TASK DETAILS:
This exercise asks for the entries to be repeated exactly, without their images.

WORKING DATA section start

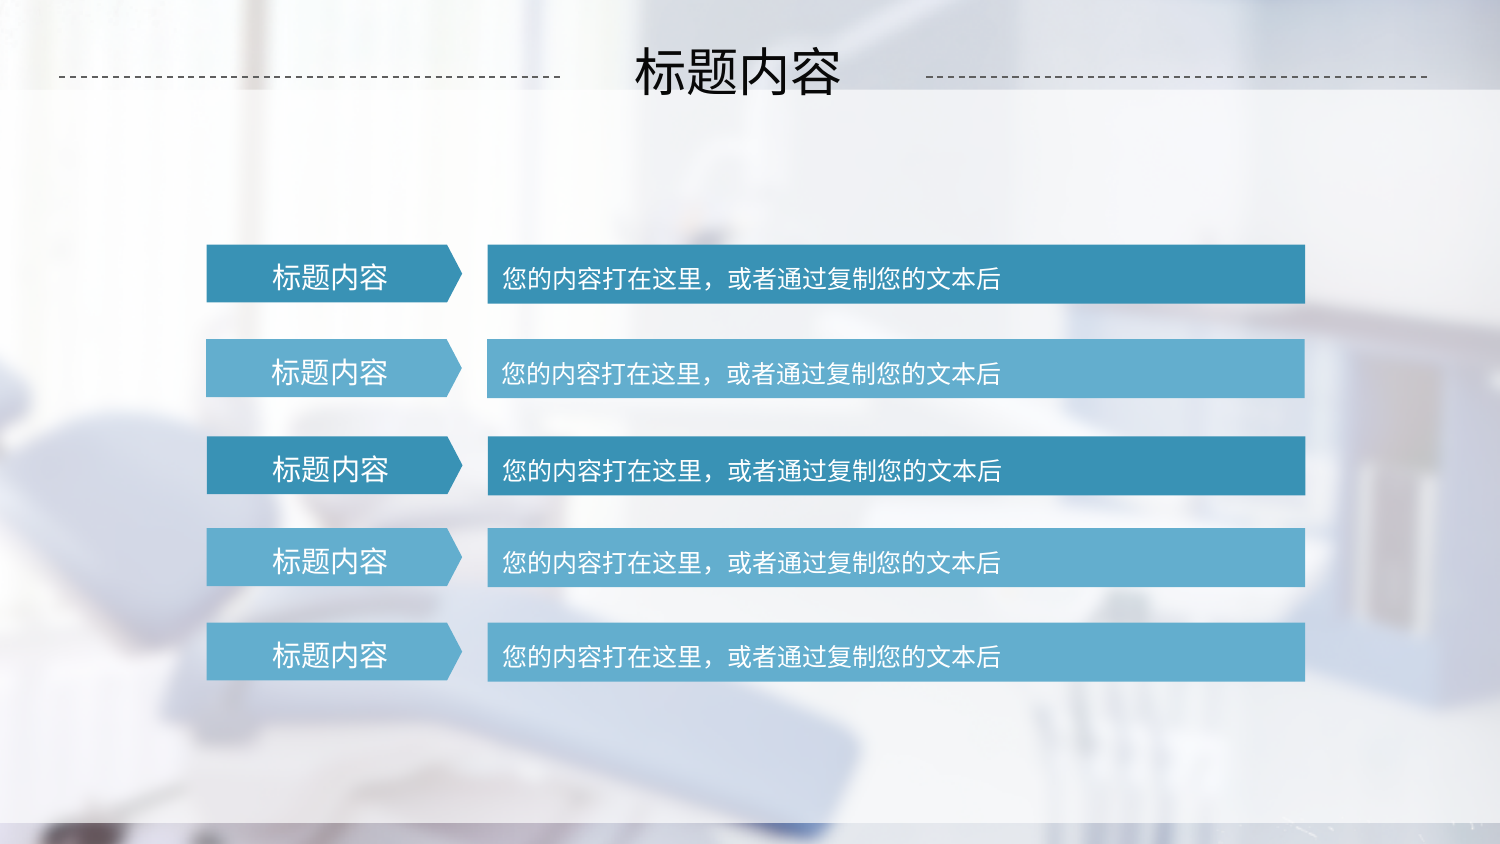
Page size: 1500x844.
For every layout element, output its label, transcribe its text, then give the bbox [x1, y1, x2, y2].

text_box 标题内容 [206, 339, 462, 398]
text_box 您的内容打在这里，或者通过复制您的文本后 [487, 339, 1305, 399]
text_box 标题内容 [206, 436, 463, 495]
text_box 标题内容 [608, 32, 868, 110]
text_box 您的内容打在这里，或者通过复制您的文本后 [487, 622, 1306, 682]
picture [0, 0, 1500, 89]
text_box 标题内容 [206, 528, 463, 587]
text_box 您的内容打在这里，或者通过复制您的文本后 [487, 244, 1306, 304]
text_box 标题内容 [206, 244, 463, 303]
picture [0, 823, 1500, 844]
text_box 标题内容 [206, 622, 463, 681]
text_box 您的内容打在这里，或者通过复制您的文本后 [487, 436, 1306, 496]
text_box 您的内容打在这里，或者通过复制您的文本后 [487, 528, 1306, 588]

WORKING DATA section end

SOLUTION TO THIS PROBLEM:
Page size: 1500x844.
For every layout element, output its label, transcribe its text, then give the bbox [x1, y1, x2, y2].

text_box 标题内容 [206, 339, 462, 398]
text_box 您的内容打在这里，或者通过复制您的文本后 [487, 339, 1305, 399]
text_box 标题内容 [206, 436, 463, 495]
text_box 标题内容 [608, 32, 868, 110]
text_box 您的内容打在这里，或者通过复制您的文本后 [487, 622, 1306, 682]
picture [0, 0, 1500, 89]
text_box 标题内容 [206, 528, 463, 587]
text_box 您的内容打在这里，或者通过复制您的文本后 [487, 244, 1306, 304]
text_box 标题内容 [206, 244, 463, 303]
picture [0, 823, 1500, 844]
text_box 标题内容 [206, 622, 463, 681]
text_box 您的内容打在这里，或者通过复制您的文本后 [487, 436, 1306, 496]
text_box 您的内容打在这里，或者通过复制您的文本后 [487, 528, 1306, 588]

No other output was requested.